How can crime rates be brought down? Should we make punishments more severe? Should we increase apprehension rates? Should we punish people quicker? Should we do all of these?

Simply making sentences longer does not work
An intuitively appealing solution to solve the problem of high crime rates is to use a brute force, high severity approach: punish them harder! Its logic is: if a punishment is strong enough, for instance if sentence is long enough, this will prevent potential offenders from committing the crime. But, however appealing this logic sounds, this severe punishment approach, does not work in reality. A dominant approach of law enforcement is to spread resources more or less equally among all potential criminal offenders. But crime is much less equally distributed than enforcement and prosecution resources.

Therefore, if you commit a crime where crime is common you are less likely to get caught, prosecuted and sentenced severely than in a more law abiding neighborhood. This causes punishment in many cases to become quite uncertain and delayed. The chances of getting caught and convicted are, in practice, rather small. Thus, in this dominant approach, for a criminal, there is a small chance of getting a severe but delayed punishment. Criminals turn out to be not so sensitive to this. They don't scare off by sentences which are not only severe but also delayed and uncertain and are easily tempted and quite willing to take the small risk of getting caught in order to get short term gains. Over the last decades, in the US, sentences have become much longer while, at the same time, crime rates have multiplied. Simply making sentences longer does not work. What does?

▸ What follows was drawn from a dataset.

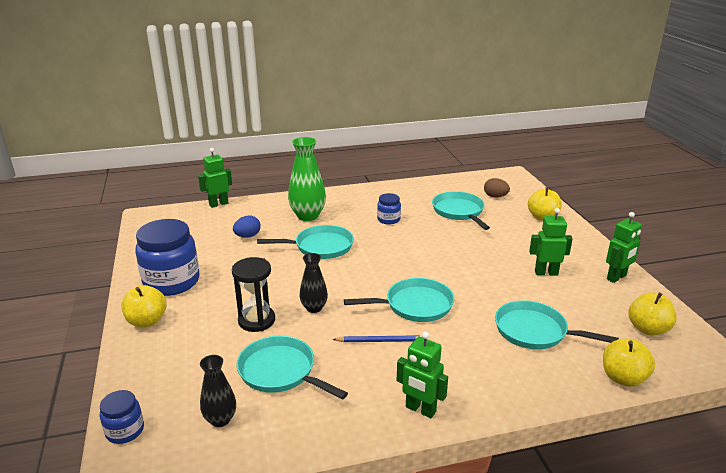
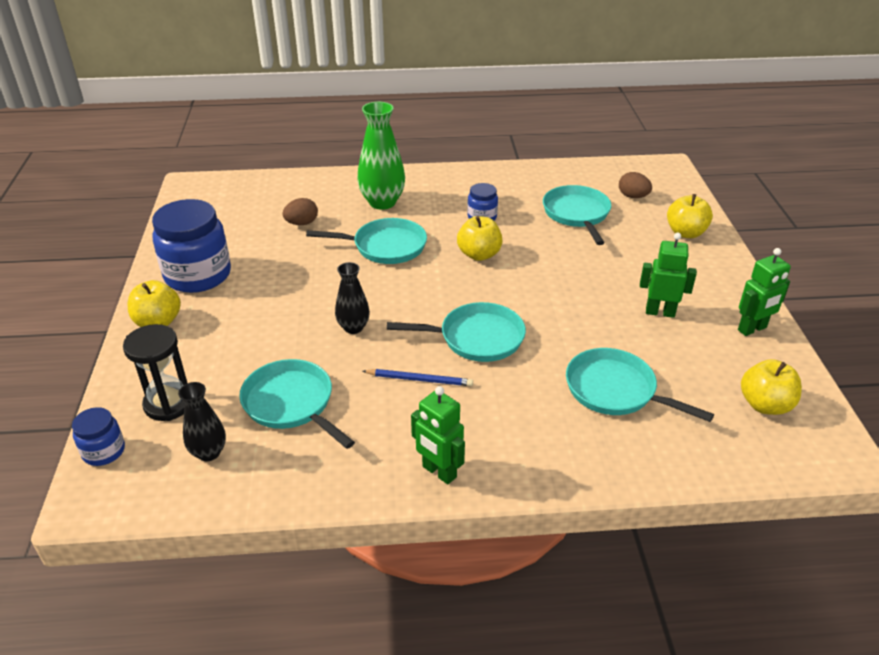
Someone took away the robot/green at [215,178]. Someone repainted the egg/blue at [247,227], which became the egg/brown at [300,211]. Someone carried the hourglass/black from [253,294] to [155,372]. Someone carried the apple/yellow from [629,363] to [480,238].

What works: increase spending and develop a targeted approach
Mark Kleiman, author of When Brute Force Fails, says that, instead of making sentences longer, we should increase spending on law enforcement, and develop a targeted approach (as apposed to an approach of spending resources equally over all potential offenders). The aim of doing this is to increase the odds of apprehension and the quickness of the punishment. This targeted approach comes down to making a priority list which shows which gangs, and which neighborhoods get the highest priority and where most resources are focused on.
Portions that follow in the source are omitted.